■ **DIRECTIVE**:
Report every line of the entries that contains the word "name".

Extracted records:
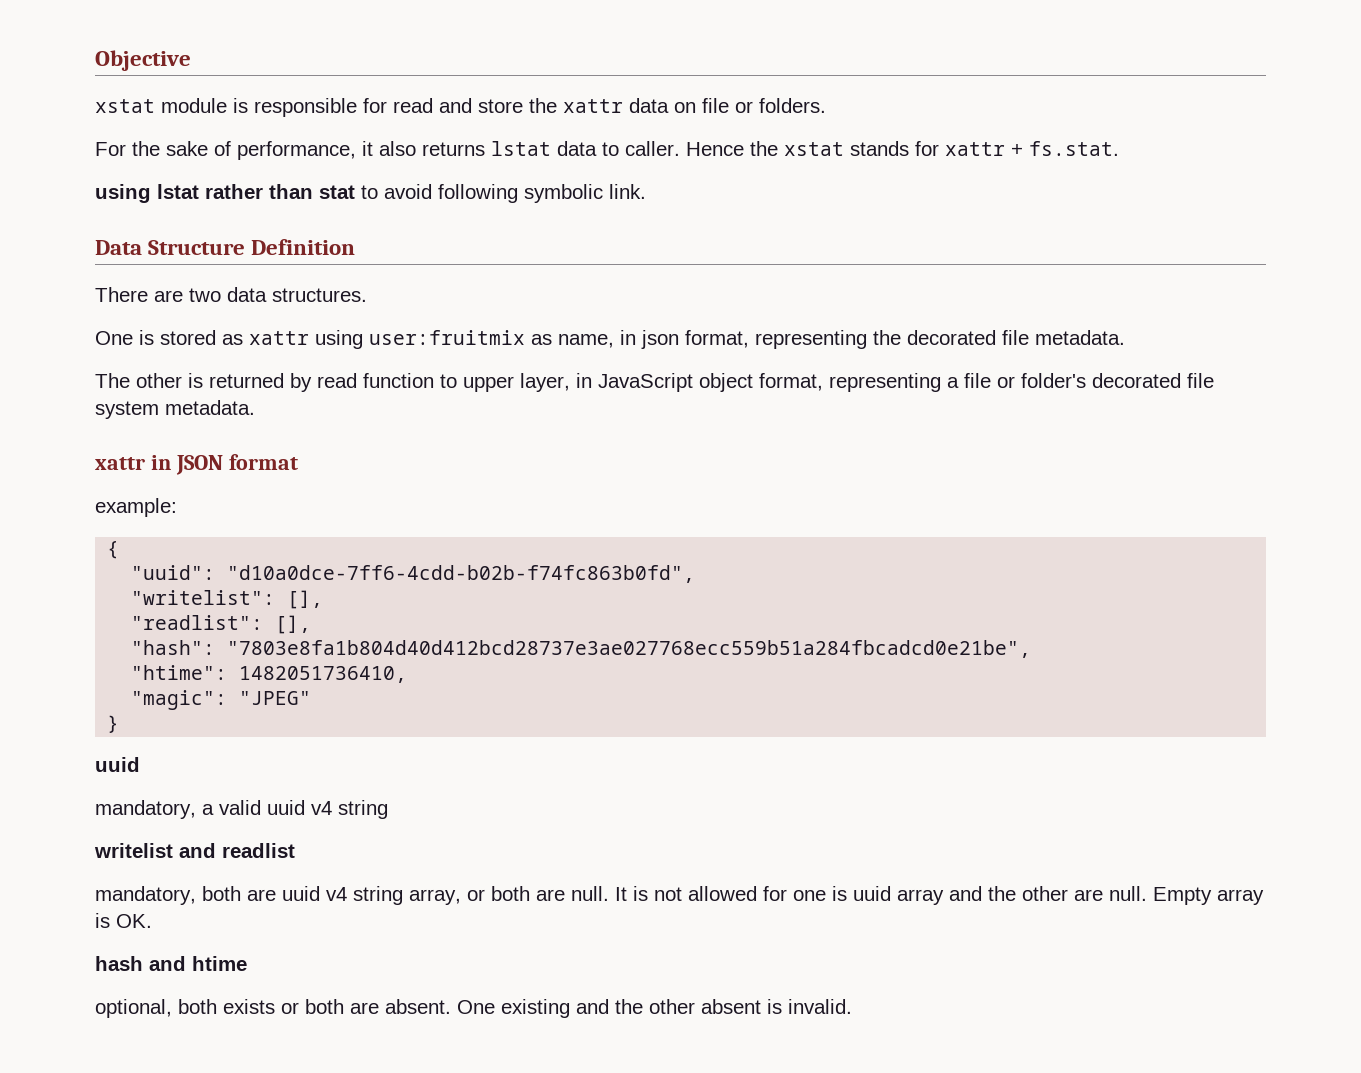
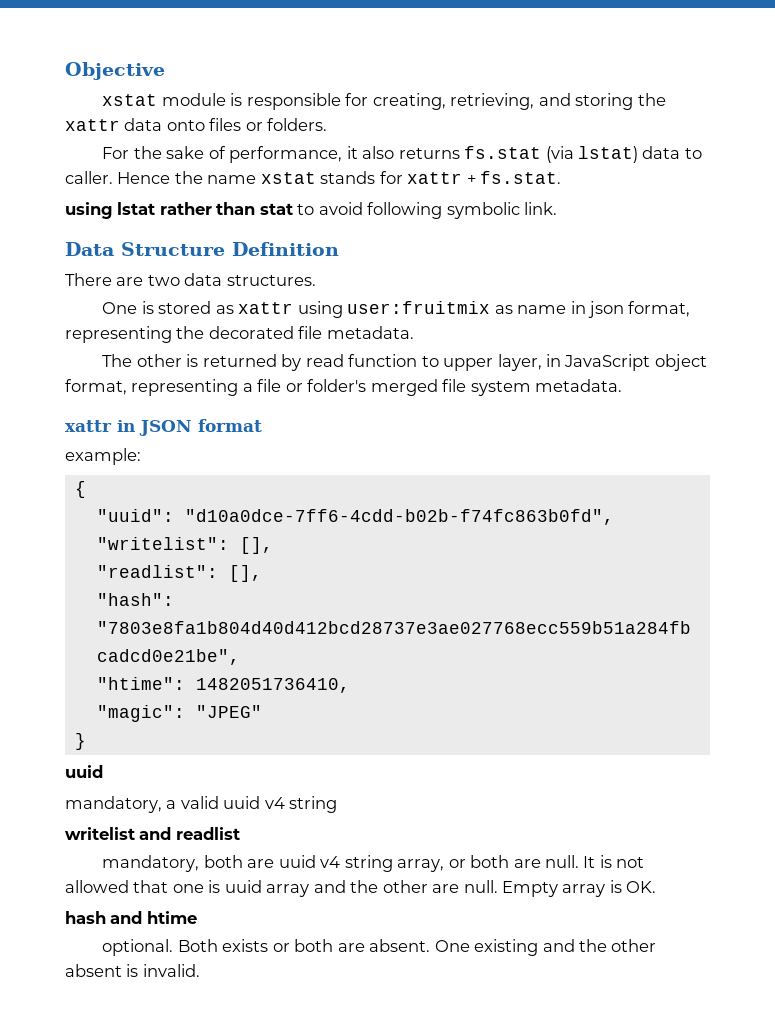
[393,98,523,113] read and store -> [372,93,634,110] creating, retrieving, and storing
[674,98,729,113] on file -> [166,118,242,131] onto files
[491,141,551,156] lstat -> [464,146,639,163] fs.stat (via lstat)
(778, 148) none -> [207,175,257,184] name
[558,334,614,348] name, -> [517,305,567,314] name
[1092,373,1181,388] decorated -> [370,379,438,396] merged
[763,886,787,901] for -> [133,880,169,893] that
[95,999,217,1018] optional, both -> [102,939,218,956] optional. Both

■ **EXERCISE RESPONSE**:
(778, 148) none -> [207,175,257,184] name
[558,334,614,348] name, -> [517,305,567,314] name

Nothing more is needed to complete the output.